Search the entries below for the word "evaluation" and copy every line where it appears.

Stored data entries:

- - - - -

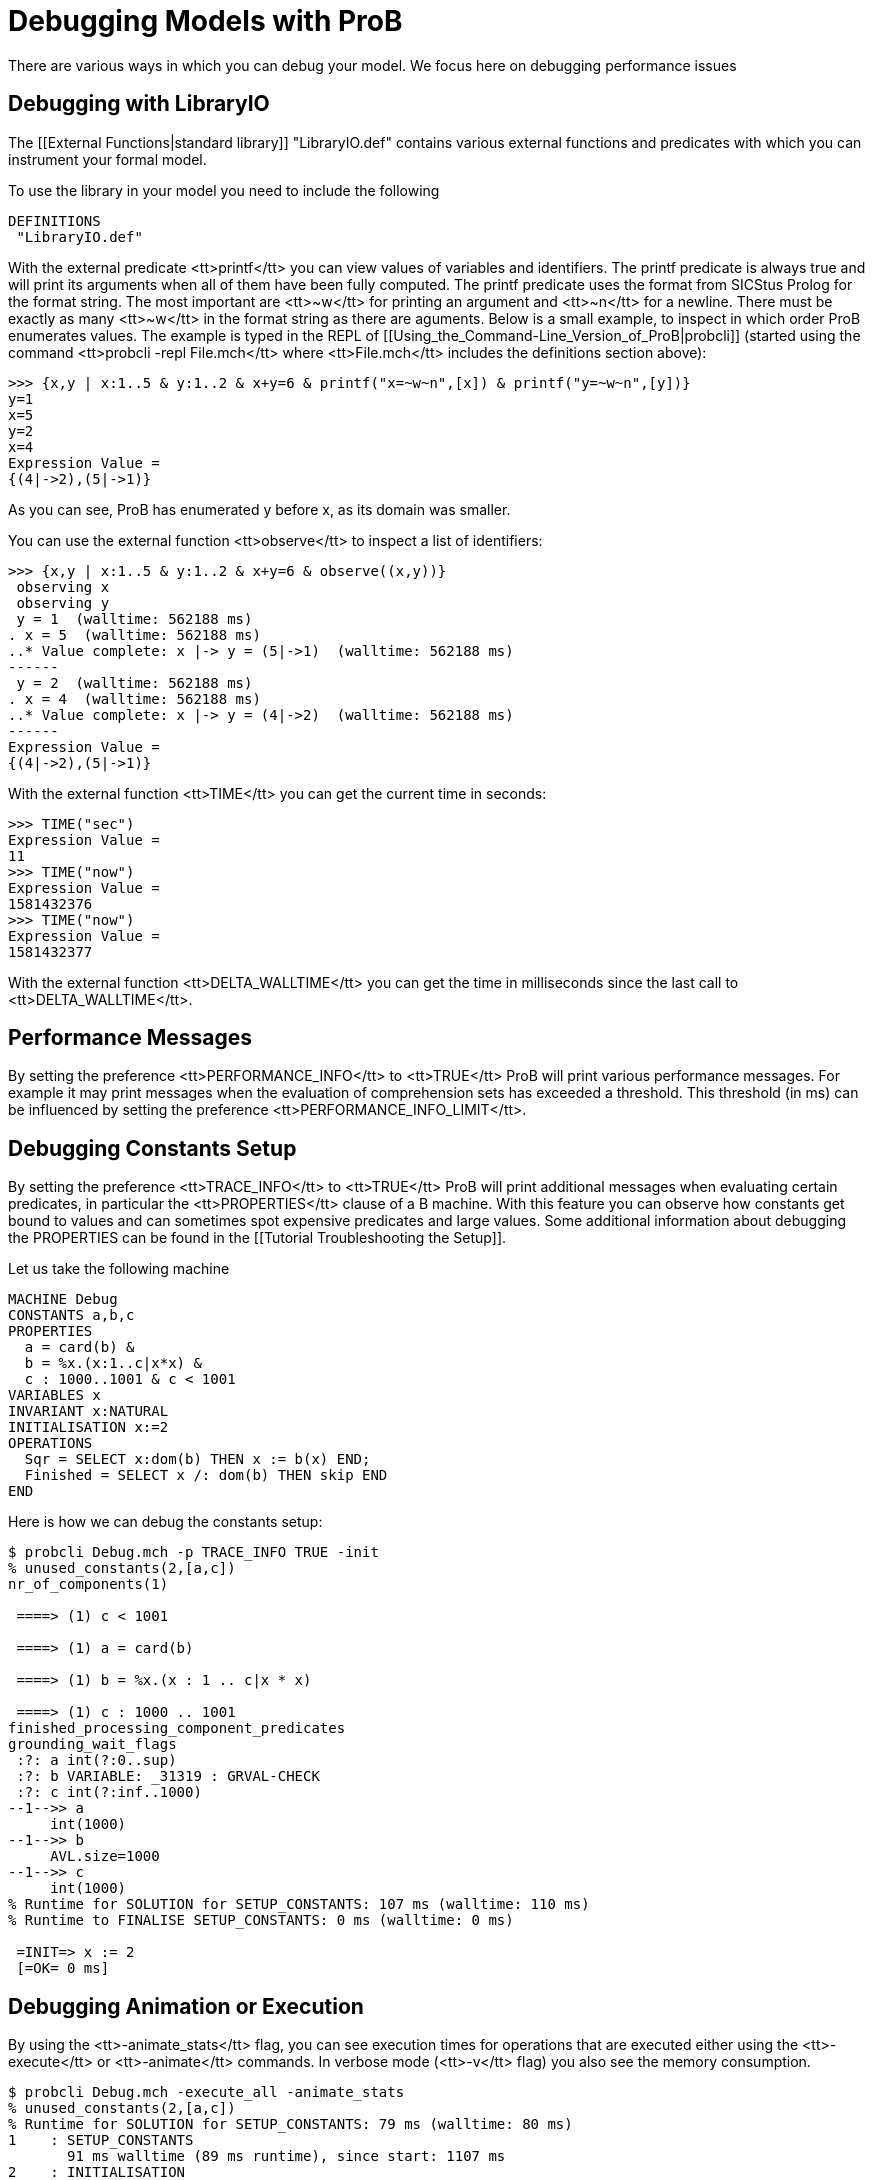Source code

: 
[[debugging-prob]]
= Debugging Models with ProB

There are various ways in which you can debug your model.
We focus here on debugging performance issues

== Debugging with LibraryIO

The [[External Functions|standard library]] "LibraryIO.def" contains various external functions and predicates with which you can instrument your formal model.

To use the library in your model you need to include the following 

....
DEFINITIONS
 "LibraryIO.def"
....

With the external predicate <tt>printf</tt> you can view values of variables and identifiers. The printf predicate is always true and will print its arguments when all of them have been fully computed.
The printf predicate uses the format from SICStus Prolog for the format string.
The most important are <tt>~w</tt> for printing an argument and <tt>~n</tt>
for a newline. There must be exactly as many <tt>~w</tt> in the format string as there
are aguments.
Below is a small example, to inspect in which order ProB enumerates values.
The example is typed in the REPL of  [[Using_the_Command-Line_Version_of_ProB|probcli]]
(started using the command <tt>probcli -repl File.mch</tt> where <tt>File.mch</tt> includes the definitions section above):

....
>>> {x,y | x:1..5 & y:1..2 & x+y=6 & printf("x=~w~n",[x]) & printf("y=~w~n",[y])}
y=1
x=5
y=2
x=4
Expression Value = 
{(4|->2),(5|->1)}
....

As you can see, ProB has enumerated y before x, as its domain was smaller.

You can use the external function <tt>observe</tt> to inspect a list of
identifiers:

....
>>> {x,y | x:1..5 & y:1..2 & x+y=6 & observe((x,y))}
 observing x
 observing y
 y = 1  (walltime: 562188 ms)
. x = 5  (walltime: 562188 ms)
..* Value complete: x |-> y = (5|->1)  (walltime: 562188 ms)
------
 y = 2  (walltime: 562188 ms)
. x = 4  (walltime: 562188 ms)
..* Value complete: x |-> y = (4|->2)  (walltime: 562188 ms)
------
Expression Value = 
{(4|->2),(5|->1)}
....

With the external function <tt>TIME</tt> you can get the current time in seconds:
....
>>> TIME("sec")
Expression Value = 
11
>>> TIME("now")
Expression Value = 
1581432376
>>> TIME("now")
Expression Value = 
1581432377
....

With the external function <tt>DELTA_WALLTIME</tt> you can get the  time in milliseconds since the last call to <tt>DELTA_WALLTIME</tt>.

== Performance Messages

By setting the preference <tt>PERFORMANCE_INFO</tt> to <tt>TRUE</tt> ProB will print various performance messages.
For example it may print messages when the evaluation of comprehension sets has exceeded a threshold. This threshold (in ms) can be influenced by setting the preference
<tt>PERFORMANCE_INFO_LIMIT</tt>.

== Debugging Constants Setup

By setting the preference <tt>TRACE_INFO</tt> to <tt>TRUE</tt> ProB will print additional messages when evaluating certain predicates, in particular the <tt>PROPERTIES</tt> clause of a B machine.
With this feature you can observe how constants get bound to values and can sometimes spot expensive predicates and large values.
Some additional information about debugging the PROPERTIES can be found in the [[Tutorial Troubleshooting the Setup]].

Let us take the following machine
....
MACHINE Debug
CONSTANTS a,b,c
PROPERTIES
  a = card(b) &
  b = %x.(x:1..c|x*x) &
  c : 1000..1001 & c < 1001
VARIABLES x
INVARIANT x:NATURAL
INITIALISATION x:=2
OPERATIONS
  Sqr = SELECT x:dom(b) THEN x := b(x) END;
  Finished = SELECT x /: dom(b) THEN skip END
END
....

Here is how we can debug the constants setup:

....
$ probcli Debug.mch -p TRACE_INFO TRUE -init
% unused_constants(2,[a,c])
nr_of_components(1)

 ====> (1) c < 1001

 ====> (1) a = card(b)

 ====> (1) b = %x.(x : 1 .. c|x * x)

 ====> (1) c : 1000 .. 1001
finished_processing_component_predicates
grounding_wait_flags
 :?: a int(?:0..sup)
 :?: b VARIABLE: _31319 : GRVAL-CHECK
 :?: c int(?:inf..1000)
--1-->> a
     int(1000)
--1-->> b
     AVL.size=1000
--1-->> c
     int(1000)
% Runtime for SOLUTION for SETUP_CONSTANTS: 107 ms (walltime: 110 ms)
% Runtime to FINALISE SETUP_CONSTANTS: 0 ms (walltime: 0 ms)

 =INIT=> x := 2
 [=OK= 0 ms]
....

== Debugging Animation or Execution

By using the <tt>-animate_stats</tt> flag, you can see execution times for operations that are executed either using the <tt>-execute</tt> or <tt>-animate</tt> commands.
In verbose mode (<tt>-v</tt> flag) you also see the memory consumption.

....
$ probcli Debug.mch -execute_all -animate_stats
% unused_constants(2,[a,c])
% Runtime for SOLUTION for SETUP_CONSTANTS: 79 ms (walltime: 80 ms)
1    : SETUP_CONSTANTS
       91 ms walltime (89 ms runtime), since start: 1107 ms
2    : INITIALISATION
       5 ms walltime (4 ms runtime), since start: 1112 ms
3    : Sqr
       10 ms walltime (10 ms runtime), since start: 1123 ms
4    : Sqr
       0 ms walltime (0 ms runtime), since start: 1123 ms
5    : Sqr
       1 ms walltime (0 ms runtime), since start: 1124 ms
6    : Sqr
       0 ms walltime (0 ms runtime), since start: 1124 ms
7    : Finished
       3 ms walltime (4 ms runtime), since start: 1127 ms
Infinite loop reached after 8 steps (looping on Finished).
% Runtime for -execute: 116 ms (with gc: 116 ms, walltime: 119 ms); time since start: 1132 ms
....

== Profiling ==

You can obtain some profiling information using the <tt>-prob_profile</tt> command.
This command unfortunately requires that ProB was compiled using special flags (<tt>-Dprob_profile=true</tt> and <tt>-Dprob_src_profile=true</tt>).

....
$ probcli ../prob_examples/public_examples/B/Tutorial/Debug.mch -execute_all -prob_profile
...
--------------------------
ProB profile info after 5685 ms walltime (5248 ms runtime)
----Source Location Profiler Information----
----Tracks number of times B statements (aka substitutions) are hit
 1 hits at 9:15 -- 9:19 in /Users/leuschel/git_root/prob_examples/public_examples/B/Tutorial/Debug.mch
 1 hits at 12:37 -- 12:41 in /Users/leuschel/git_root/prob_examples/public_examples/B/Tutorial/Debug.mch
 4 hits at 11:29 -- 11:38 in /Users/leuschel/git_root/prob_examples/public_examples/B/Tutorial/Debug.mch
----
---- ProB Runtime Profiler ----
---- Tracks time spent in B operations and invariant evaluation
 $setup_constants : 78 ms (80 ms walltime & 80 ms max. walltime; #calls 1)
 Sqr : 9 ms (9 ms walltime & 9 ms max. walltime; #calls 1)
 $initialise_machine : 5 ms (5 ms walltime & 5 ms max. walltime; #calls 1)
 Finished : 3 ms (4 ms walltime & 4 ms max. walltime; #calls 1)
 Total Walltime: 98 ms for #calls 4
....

- - - - -

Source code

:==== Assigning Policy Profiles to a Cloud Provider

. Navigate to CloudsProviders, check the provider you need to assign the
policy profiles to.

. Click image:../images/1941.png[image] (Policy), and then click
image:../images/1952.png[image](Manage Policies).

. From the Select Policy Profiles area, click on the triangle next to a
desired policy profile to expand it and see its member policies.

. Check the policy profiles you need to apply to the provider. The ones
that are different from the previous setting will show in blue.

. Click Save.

- - - - -

• _Solution for this exercise_
For example it may print messages when the evaluation of comprehension sets has exceeded a threshold. This threshold (in ms) can be influenced by setting the preference
---- Tracks time spent in B operations and invariant evaluation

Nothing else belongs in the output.